A few interesting points here:

  • We reuse the interaction ID from the previous phase via previousInteractionId(), taking advantage of the stateful nature of the Interactions API. This allows the research agent to maintain context from the planning phase, in addition to the specific tasks generated.
  • We specify that the task should run in the background with background(true).
  • Finally, we poll for the completion of the Deep Research agent, which can take several minutes.
// --- Phase 3: Synthesis ---
ModelInteractionParams synthesisParams = ModelInteractionParams.builder()
        .model("gemini-3-pro-preview")
        .input("""
            Create executive report with Summary, Findings,
            Recommendations, Risks based on the research.
            """)
        .previousInteractionId(researchId)
        .store(true)
        .build();

Interaction synthesisInteraction = client.create(synthesisParams);
String synthesisText = getText(synthesisInteraction);

Phase 3 is a simple call to Gemini 3 Pro to synthesize the research report. Again, we store the session and reuse the previous interaction ID.

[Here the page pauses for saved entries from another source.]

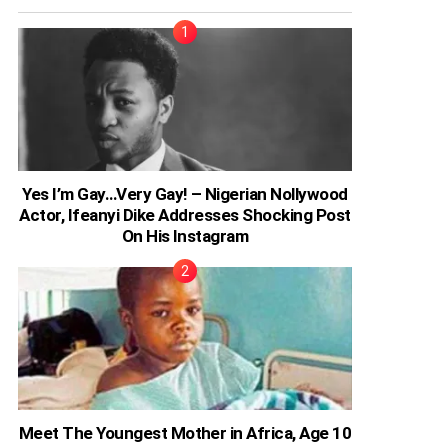
Yes I’m Gay…Very Gay! – Nigerian Nollywood
Actor, Ifeanyi Dike Addresses Shocking Post
On His Instagram
Meet The Youngest Mother in Africa, Age 10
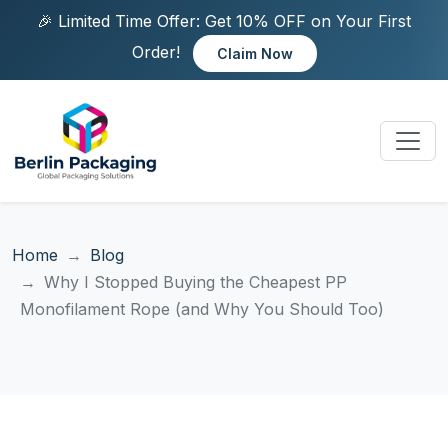
🎉 Limited Time Offer: Get 10% OFF on Your First
Order!
Claim Now
Home
Blog
Why I Stopped Buying the Cheapest PP
Monofilament Rope (and Why You Should Too)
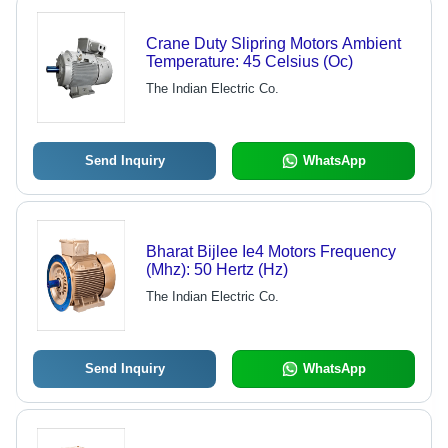
Crane Duty Slipring Motors Ambient
Temperature: 45 Celsius (Oc)
The Indian Electric Co.
Send Inquiry
WhatsApp
Bharat Bijlee Ie4 Motors Frequency
(Mhz): 50 Hertz (Hz)
The Indian Electric Co.
Send Inquiry
WhatsApp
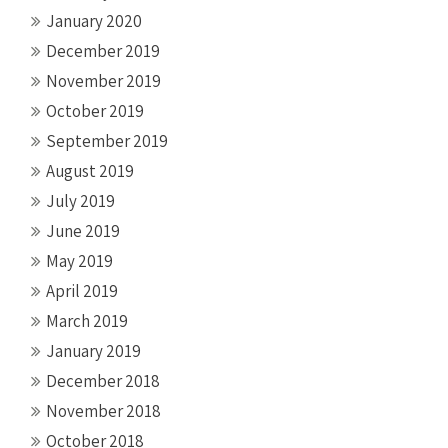
January 2020
December 2019
November 2019
October 2019
September 2019
August 2019
July 2019
June 2019
May 2019
April 2019
March 2019
January 2019
December 2018
November 2018
October 2018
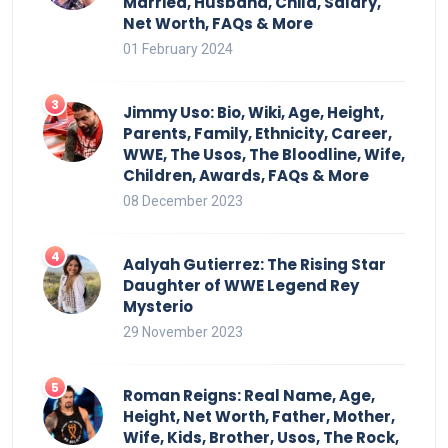
Married, Husband, Child, Salary,
Net Worth, FAQs & More
01 February 2024
Jimmy Uso: Bio, Wiki, Age, Height,
Parents, Family, Ethnicity, Career,
WWE, The Usos, The Bloodline, Wife,
Children, Awards, FAQs & More
08 December 2023
Aalyah Gutierrez: The Rising Star
Daughter of WWE Legend Rey
Mysterio
29 November 2023
Roman Reigns: Real Name, Age,
Height, Net Worth, Father, Mother,
Wife, Kids, Brother, Usos, The Rock,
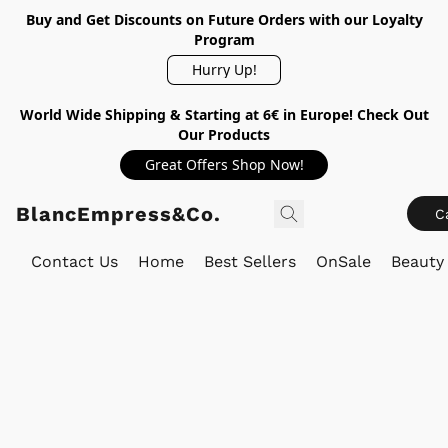
Buy and Get Discounts on Future Orders with our Loyalty
Program
Hurry Up!
World Wide Shipping & Starting at 6€ in Europe! Check Out
Our Products
Great Offers Shop Now!
BlancEmpress&Co.
C
Contact Us
Home
Best Sellers
OnSale
Beauty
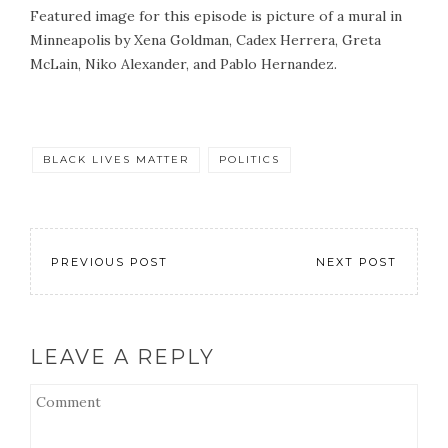
Featured image for this episode is picture of a mural in
Minneapolis by Xena Goldman, Cadex Herrera, Greta
McLain, Niko Alexander, and Pablo Hernandez.
BLACK LIVES MATTER
POLITICS
PREVIOUS POST
NEXT POST
LEAVE A REPLY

// --- Phase 4: Infographic ---
ModelInteractionParams infographicParams = ModelInteractionParams.builder()
        .model("gemini-3-pro-image-preview")
        .input("Create a whiteboard summary infographic for the following: \n\n"
                + synthesisText)
        .responseModalities(List.of(Modality.IMAGE))
        .build();

Interaction infographicInteraction = client.create(infographicParams);

saveInfographic(infographicInteraction);

The last phase is the infographic generation, using 🍌 Nano Banana Pro. We pass the synthesis from the previous phase. We don’t need to reuse the interaction ID here, as the synthesis itself provides enough context for the infographic.

Reminder: You can check the entire source code on GitHub.

The Outcome

I won’t include the full output, but I’d like to highlight the impressive infographic generated by Nano Banana Pro as a result of this research plan:

I hope this makes sense to those of you knowledgeable about Quantum Computing. While I’m not an expert in the field, I’m really fond of the infographics that 🍌 Nano Banana can generate, with their sharp and crisp text.

What’s to Like?

What I particularly like about the Interactions API is that it handles state on the server-side. It’s a departure from the traditional stateless LLM conversations where frameworks must pass the entire history at each round. Even unrelated LLM requests or agent tasks can share the same session by reusing the interaction ID.

Additionally, I’m happy that my Java SDK for the Interactions API works well for more involved use cases, validating its capabilities. Until the Gemini unified SDK supports the Interaction API, I’ll definitely be sticking with my own!